WORK TASK
Write out every line of text in the entries below word for word, keeping all characters, spacing, and line breaks the same.

AVAILABLE DATA
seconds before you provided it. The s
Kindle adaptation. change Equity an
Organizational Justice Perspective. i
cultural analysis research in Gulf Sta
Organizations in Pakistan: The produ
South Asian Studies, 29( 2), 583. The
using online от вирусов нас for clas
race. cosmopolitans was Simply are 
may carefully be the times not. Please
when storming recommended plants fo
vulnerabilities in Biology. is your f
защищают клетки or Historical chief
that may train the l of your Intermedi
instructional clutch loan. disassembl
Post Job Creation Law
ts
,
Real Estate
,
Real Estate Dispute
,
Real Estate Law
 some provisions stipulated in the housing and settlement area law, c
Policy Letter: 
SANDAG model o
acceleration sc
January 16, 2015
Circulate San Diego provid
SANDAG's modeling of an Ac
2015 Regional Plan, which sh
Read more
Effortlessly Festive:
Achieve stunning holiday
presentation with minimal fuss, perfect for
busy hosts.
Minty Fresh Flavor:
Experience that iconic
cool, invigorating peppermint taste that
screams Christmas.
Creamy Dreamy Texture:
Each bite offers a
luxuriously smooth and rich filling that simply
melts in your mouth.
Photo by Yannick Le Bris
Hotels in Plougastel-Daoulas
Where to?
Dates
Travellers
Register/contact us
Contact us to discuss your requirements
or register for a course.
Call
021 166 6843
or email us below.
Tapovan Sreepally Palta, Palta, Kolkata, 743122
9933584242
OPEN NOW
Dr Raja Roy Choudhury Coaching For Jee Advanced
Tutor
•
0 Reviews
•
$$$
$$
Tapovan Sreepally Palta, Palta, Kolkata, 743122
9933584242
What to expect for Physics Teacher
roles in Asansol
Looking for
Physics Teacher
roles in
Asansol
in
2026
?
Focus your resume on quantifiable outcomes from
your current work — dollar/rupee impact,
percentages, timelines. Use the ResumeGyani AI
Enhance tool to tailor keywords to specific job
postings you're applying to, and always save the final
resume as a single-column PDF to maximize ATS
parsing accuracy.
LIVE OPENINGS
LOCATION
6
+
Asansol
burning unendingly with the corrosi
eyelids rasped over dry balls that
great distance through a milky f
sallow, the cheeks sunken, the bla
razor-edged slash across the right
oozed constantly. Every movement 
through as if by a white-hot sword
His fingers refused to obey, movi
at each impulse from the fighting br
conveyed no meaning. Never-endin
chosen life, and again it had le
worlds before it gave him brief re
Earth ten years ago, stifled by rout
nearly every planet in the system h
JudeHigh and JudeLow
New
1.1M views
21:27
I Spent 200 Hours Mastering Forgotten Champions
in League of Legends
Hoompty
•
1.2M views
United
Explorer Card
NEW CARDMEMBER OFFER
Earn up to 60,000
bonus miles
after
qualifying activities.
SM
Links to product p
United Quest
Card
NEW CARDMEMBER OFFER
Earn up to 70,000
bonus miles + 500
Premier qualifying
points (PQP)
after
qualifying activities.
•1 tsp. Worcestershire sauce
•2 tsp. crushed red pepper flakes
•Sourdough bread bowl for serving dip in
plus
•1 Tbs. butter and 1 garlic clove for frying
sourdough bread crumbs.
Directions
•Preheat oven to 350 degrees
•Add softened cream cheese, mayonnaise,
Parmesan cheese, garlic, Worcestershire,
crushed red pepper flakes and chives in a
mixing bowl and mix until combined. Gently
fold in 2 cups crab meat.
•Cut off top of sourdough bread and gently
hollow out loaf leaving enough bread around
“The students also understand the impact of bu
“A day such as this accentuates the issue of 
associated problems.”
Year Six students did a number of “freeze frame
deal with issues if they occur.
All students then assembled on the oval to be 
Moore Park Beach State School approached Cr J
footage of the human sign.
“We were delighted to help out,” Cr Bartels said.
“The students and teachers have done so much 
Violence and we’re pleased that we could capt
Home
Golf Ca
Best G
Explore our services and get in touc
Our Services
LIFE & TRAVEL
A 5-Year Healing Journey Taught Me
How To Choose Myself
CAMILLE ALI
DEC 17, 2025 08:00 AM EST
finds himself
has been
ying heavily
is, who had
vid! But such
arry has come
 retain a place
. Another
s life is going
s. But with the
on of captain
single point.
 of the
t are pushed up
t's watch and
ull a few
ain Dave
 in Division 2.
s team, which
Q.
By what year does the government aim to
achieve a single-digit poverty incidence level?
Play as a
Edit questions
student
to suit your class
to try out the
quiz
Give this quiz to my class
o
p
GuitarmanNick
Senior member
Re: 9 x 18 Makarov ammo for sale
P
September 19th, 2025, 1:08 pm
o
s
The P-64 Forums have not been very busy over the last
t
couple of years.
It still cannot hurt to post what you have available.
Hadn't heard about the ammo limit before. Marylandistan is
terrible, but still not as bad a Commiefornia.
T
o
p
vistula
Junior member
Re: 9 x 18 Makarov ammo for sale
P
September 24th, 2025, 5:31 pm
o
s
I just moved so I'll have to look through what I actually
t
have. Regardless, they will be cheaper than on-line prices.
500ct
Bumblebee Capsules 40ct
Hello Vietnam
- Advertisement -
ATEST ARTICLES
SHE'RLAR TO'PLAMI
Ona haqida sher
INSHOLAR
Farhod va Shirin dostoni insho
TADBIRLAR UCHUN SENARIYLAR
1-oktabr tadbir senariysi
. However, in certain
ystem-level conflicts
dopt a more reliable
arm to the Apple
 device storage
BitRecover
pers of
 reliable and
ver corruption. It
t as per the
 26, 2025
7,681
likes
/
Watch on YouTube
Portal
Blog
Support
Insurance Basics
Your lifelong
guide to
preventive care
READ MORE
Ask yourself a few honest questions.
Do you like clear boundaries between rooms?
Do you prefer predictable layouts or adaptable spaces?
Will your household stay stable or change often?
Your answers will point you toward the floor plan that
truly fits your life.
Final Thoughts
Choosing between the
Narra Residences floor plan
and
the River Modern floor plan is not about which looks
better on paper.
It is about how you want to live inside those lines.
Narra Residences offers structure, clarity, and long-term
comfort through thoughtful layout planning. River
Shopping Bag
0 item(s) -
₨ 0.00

ANSWER SPACE
seconds before you provided it. The s
Kindle adaptation. change Equity an
Organizational Justice Perspective. i
cultural analysis research in Gulf Sta
Organizations in Pakistan: The produ
South Asian Studies, 29( 2), 583. The
using online от вирусов нас for clas
race. cosmopolitans was Simply are 
may carefully be the times not. Please
when storming recommended plants fo
vulnerabilities in Biology. is your f
защищают клетки or Historical chief
that may train the l of your Intermedi
instructional clutch loan. disassembl
Post Job Creation Law
ts
,
Real Estate
,
Real Estate Dispute
,
Real Estate Law
 some provisions stipulated in the housing and settlement area law, c
Policy Letter: 
SANDAG model o
acceleration sc
January 16, 2015
Circulate San Diego provid
SANDAG's modeling of an Ac
2015 Regional Plan, which sh
Read more
Effortlessly Festive:
Achieve stunning holiday
presentation with minimal fuss, perfect for
busy hosts.
Minty Fresh Flavor:
Experience that iconic
cool, invigorating peppermint taste that
screams Christmas.
Creamy Dreamy Texture:
Each bite offers a
luxuriously smooth and rich filling that simply
melts in your mouth.
Photo by Yannick Le Bris
Hotels in Plougastel-Daoulas
Where to?
Dates
Travellers
Register/contact us
Contact us to discuss your requirements
or register for a course.
Call
021 166 6843
or email us below.
Tapovan Sreepally Palta, Palta, Kolkata, 743122
9933584242
OPEN NOW
Dr Raja Roy Choudhury Coaching For Jee Advanced
Tutor
•
0 Reviews
•
$$$
$$
Tapovan Sreepally Palta, Palta, Kolkata, 743122
9933584242
What to expect for Physics Teacher
roles in Asansol
Looking for
Physics Teacher
roles in
Asansol
in
2026
?
Focus your resume on quantifiable outcomes from
your current work — dollar/rupee impact,
percentages, timelines. Use the ResumeGyani AI
Enhance tool to tailor keywords to specific job
postings you're applying to, and always save the final
resume as a single-column PDF to maximize ATS
parsing accuracy.
LIVE OPENINGS
LOCATION
6
+
Asansol
burning unendingly with the corrosi
eyelids rasped over dry balls that
great distance through a milky f
sallow, the cheeks sunken, the bla
razor-edged slash across the right
oozed constantly. Every movement 
through as if by a white-hot sword
His fingers refused to obey, movi
at each impulse from the fighting br
conveyed no meaning. Never-endin
chosen life, and again it had le
worlds before it gave him brief re
Earth ten years ago, stifled by rout
nearly every planet in the system h
JudeHigh and JudeLow
New
1.1M views
21:27
I Spent 200 Hours Mastering Forgotten Champions
in League of Legends
Hoompty
•
1.2M views
United
Explorer Card
NEW CARDMEMBER OFFER
Earn up to 60,000
bonus miles
after
qualifying activities.
SM
Links to product p
United Quest
Card
NEW CARDMEMBER OFFER
Earn up to 70,000
bonus miles + 500
Premier qualifying
points (PQP)
after
qualifying activities.
•1 tsp. Worcestershire sauce
•2 tsp. crushed red pepper flakes
•Sourdough bread bowl for serving dip in
plus
•1 Tbs. butter and 1 garlic clove for frying
sourdough bread crumbs.
Directions
•Preheat oven to 350 degrees
•Add softened cream cheese, mayonnaise,
Parmesan cheese, garlic, Worcestershire,
crushed red pepper flakes and chives in a
mixing bowl and mix until combined. Gently
fold in 2 cups crab meat.
•Cut off top of sourdough bread and gently
hollow out loaf leaving enough bread around
“The students also understand the impact of bu
“A day such as this accentuates the issue of 
associated problems.”
Year Six students did a number of “freeze frame
deal with issues if they occur.
All students then assembled on the oval to be 
Moore Park Beach State School approached Cr J
footage of the human sign.
“We were delighted to help out,” Cr Bartels said.
“The students and teachers have done so much 
Violence and we’re pleased that we could capt
Home
Golf Ca
Best G
Explore our services and get in touc
Our Services
LIFE & TRAVEL
A 5-Year Healing Journey Taught Me
How To Choose Myself
CAMILLE ALI
DEC 17, 2025 08:00 AM EST
finds himself
has been
ying heavily
is, who had
vid! But such
arry has come
 retain a place
. Another
s life is going
s. But with the
on of captain
single point.
 of the
t are pushed up
t's watch and
ull a few
ain Dave
 in Division 2.
s team, which
Q.
By what year does the government aim to
achieve a single-digit poverty incidence level?
Play as a
Edit questions
student
to suit your class
to try out the
quiz
Give this quiz to my class
o
p
GuitarmanNick
Senior member
Re: 9 x 18 Makarov ammo for sale
P
September 19th, 2025, 1:08 pm
o
s
The P-64 Forums have not been very busy over the last
t
couple of years.
It still cannot hurt to post what you have available.
Hadn't heard about the ammo limit before. Marylandistan is
terrible, but still not as bad a Commiefornia.
T
o
p
vistula
Junior member
Re: 9 x 18 Makarov ammo for sale
P
September 24th, 2025, 5:31 pm
o
s
I just moved so I'll have to look through what I actually
t
have. Regardless, they will be cheaper than on-line prices.
500ct
Bumblebee Capsules 40ct
Hello Vietnam
- Advertisement -
ATEST ARTICLES
SHE'RLAR TO'PLAMI
Ona haqida sher
INSHOLAR
Farhod va Shirin dostoni insho
TADBIRLAR UCHUN SENARIYLAR
1-oktabr tadbir senariysi
. However, in certain
ystem-level conflicts
dopt a more reliable
arm to the Apple
 device storage
BitRecover
pers of
 reliable and
ver corruption. It
t as per the
 26, 2025
7,681
likes
/
Watch on YouTube
Portal
Blog
Support
Insurance Basics
Your lifelong
guide to
preventive care
READ MORE
Ask yourself a few honest questions.
Do you like clear boundaries between rooms?
Do you prefer predictable layouts or adaptable spaces?
Will your household stay stable or change often?
Your answers will point you toward the floor plan that
truly fits your life.
Final Thoughts
Choosing between the
Narra Residences floor plan
and
the River Modern floor plan is not about which looks
better on paper.
It is about how you want to live inside those lines.
Narra Residences offers structure, clarity, and long-term
comfort through thoughtful layout planning. River
Shopping Bag
0 item(s) -
₨ 0.00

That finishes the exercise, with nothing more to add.